**Source extract**.
On Wed, Jul 05, 2017 at 10:56:42AM -0700, Junio C Hamano wrote:
> > 1. The fake parents are used for commit selection and
> > display. So for example, "--merges" or "--no-merges"
> > are useful, because the history appears as a linear
>
> s/useful/useless/ perhaps?
Oops, yes ("not useful" is probably what I was going for).
> > +test_expect_success 'set up some reflog entries' '
> > + test_commit one &&
> > + test_commit two &&
> > + git checkout -b side HEAD^ &&
> > + test_commit three &&
> > + git merge --no-commit master &&
> > + echo evil-merge-content >>one.t &&
> > + test_tick &&
> > + git commit --no-edit -a
> > +'
>
> Mental note: logically, what we want to see in the log are:
>
> master: one-->two
> side: one-->three-->(evil)
> HEAD: one-->two-->one-->three-->(evil)
>
> where the middle one in HEAD is "switching from master to side".

**Exercise set**.
[1] In the mailing-list excerpt, what replacement does Junio C Hamano suggest for the word "useful"?
[2] Carry on the mailing-list excerpt from the point where it stops.

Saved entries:
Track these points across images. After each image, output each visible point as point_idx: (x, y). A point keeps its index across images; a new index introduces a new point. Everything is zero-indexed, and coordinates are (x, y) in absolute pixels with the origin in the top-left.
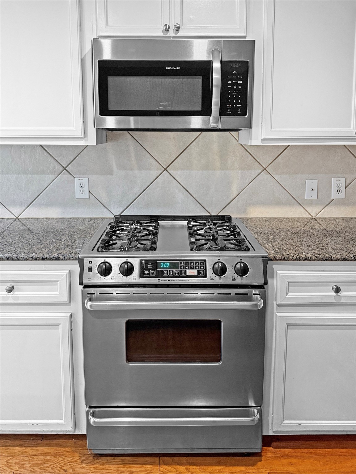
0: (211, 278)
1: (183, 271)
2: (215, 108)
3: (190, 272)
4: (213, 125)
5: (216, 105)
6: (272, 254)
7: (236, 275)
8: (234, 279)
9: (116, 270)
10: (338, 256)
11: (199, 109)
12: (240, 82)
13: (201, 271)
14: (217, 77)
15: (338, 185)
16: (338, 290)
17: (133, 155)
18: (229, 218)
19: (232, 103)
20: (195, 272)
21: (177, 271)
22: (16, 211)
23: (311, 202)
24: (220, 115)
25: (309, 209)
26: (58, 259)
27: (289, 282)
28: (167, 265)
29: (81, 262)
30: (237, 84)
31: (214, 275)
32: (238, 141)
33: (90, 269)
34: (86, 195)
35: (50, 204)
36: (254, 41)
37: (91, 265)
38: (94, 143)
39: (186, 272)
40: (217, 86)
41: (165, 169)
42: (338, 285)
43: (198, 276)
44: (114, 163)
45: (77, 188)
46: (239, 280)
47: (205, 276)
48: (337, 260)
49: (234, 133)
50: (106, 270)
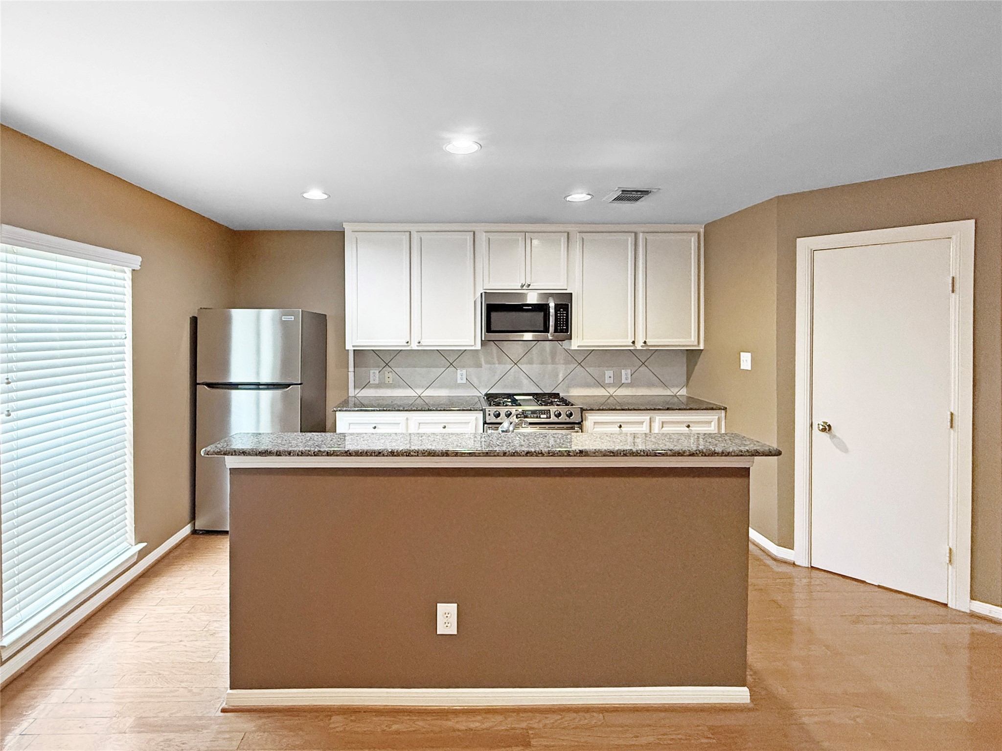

**Results of the tasks**.
[1] He suggests "useless".

[2]
Yeah. I was tempted to document that, but I think the expect.all mostly
does that for HEAD (and I don't really check the others). The grossest
thing is this numeric selection:
> > +test_expect_failure 'pathspec limiting handles merges' '
> > + sed -n "1p;3p;5p" expect.all >expect &&
I tried to think of an easy way to pick them out by name but couldn't
come up with one. I don't know if that sed invocation deserves a comment
or not.
> > + do_walk -- one.t >actual &&
> > + test_cmp expect actual
> > +'
>
> OK (it was a bit tricky to see why the topmost one should, but the
> evilness of the merge makes it eligible).
Yeah, that was why I added the evilness. A more real-world test would
perhaps be a file with an actual conflict that got resolved (but not
matching either parent exactly). I actually started by adding the evil
content to "three", which is a bit closer. But it passes even without
the patch, because the diff to the first parent still matches.
So I dunno. I think it's OK as is. My main goal was just to make sure
that my TREESAME hackery catches both normal and merge commits.
> > +test_expect_failure 'walking multiple reflogs shows both' '
> > + {
> > + do_walk HEAD &&
> > + do_walk side
> > + } >expect &&
> > + do_walk HEAD side >actual &&
> > + test_cmp expect actual
> > +'
>
> I somehow find this one a bit iffy.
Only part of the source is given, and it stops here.